甘い きもち
そうして家に入った俺たちは
俺たち は
いや、俺の 甘いの、は。
開口一番 こう言った。
「 めんなさい 」
えっ
なに
なんで
???
ハテナ顔の俺に 少し 逆に戸惑う 甘い君
それがまた 可愛 可愛
そんなに 永く
離れていない
そんなに 君を
思い 出してた訳じゃない
多分
しかしのしかし
こんなに 可愛
可愛い ものかと
いや孫じゃねぇよ
黙って俺は眺めていた。
久しぶりな気がする 俺の甘い 君を。
おんなごごろなど
分からぬ俺
とにかく可愛 可愛 な
きみを
そのまま眺めていた。
なにを思っているのか
なにも思っていないのか
自分でもわからぬ まま
頭の中は からっぽ
しかし 目は 釘付け
ただただ その
黒い髪 濡れた夜空の瞳
その 逡巡の色が見える
甘い 瞳
「どうしたの? 」
少し 悩んだ俺は訊いた
決めたんだ
俺
見つけたんだ
俺の居場所を
だから
「話しておくれよ、俺の きみよ。
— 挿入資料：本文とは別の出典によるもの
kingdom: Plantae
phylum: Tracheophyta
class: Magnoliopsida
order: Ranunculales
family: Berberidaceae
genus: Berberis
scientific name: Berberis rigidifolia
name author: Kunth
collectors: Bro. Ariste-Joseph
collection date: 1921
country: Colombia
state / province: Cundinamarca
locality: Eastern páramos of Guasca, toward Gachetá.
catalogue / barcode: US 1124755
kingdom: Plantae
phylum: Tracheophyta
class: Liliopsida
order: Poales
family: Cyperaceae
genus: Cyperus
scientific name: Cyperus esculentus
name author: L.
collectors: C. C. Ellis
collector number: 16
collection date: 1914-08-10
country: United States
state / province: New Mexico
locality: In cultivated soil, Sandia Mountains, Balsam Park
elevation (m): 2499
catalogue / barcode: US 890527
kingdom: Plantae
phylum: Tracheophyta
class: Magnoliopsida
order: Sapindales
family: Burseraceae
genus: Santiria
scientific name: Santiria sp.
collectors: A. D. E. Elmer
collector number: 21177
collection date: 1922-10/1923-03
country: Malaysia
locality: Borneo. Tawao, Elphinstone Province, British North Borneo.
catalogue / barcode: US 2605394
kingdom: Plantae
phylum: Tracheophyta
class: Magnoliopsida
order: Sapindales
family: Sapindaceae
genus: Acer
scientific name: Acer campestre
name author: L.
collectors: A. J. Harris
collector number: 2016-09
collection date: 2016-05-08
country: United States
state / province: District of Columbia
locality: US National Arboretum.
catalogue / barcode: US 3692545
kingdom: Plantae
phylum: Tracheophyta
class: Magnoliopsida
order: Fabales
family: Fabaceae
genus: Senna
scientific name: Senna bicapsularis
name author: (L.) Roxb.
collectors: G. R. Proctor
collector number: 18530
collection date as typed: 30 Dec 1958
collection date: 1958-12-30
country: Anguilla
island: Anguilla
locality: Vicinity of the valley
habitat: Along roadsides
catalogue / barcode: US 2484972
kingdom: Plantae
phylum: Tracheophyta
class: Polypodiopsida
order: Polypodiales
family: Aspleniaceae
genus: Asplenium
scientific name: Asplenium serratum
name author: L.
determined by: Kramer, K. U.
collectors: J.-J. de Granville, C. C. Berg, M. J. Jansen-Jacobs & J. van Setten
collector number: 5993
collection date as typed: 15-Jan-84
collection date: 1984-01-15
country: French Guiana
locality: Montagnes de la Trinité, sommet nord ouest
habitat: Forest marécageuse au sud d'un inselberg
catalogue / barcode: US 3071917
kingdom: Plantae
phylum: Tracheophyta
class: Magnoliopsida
」
「俺と 一緒にいて」
「俺はきみが 」
言葉が見つからねぇ
俺は
上手いことは 言えないし
彼女を表す ことば を持っていなかった
すき とも あい とも
ちがう
君は なんなのだろうな
いつの間にやら 俺の なかに
こんなにも 巣食っている
この 甘く 柔らかで
美しく 恐ろしくもある
きみは
ピタリと 止まって考える俺
すると声が聞こえてきた
俺が 聞きたかった 君の 声が。
「オテガミ いわなくて ごめんなさい」
?
俺は その言葉を聞いてもよく 分からなかった
おてがみ を
彼女が
隠した事を悔いている
と、いう 解釈で
間違いないかね?きみ。
しかし
まだ 意味不。
「どうして 隠した?の??」
俺の口と脳は 直結
ポロリと漏れる 頭の中
甘いのは 少し 考える
甘いのは そこそこ ずっと
考えている。
俺がそろそろ 「今何時かな」なんて
思い始めた頃
甘い 桜色が 動いた
「中で せつめいする ね」
言わんのかい!!
とは
流石に 突っ込まなかったけど な。
彼女の後をついて
俺たちの家に 入った。
いつの間にやら ちょっと いま風 に
なっている 俺たちの 森の
sweet home に な。